What has she been talking to you about? I hope—'
'My father's will,—does she know?' Hazel repeated.
'Your father's will?—Prudentia?—Has she been talking to you of that! My dear, that was not necessary. It was not needful that you should hear anything about it; not now. I am sorry. Prudentia must have forgotten herself!' Dr. Maryland looked seriously disturbed.

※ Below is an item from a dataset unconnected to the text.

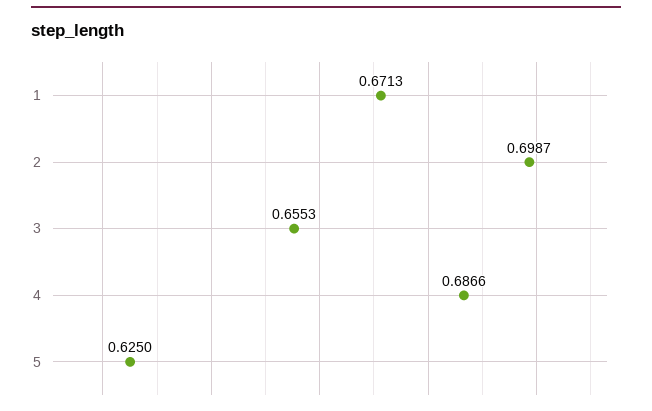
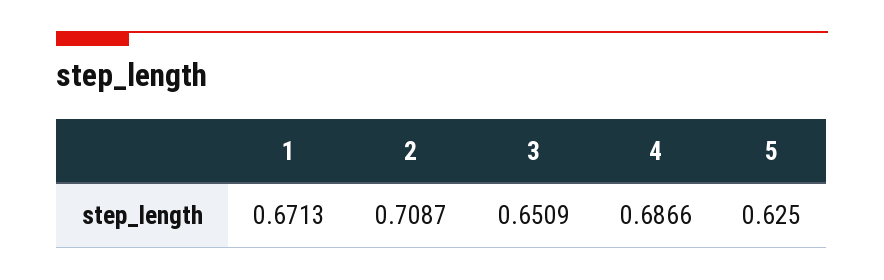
2: 0.6987 -> 0.7087
3: 0.6553 -> 0.6509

'You do not tell me!' cried the girl. 'Dr. Maryland, is it true, what she says?'
'I do not know what she has said, my dear. But you need not be troubled about it. It was a kind will, and I think on the whole a wise one,—guarded on every side. What has Prudentia said to you, Hazel?' The Doctor spoke with grave authority now.
To which Miss Kennedy replied characteristically. She had caught up the words as he went on,—'not needful she should know,'—'she need not be troubled,'—then it was true! Everybody knew it except herself; everybody was doubtless also wondering how it felt! For a second she looked straight into her old friend's face, trying vainly to find a negative there, and then without a word she was off. And if Lewis had been called upon to bear witness, he might have said that his young mistress flew into the saddle, and then flew home.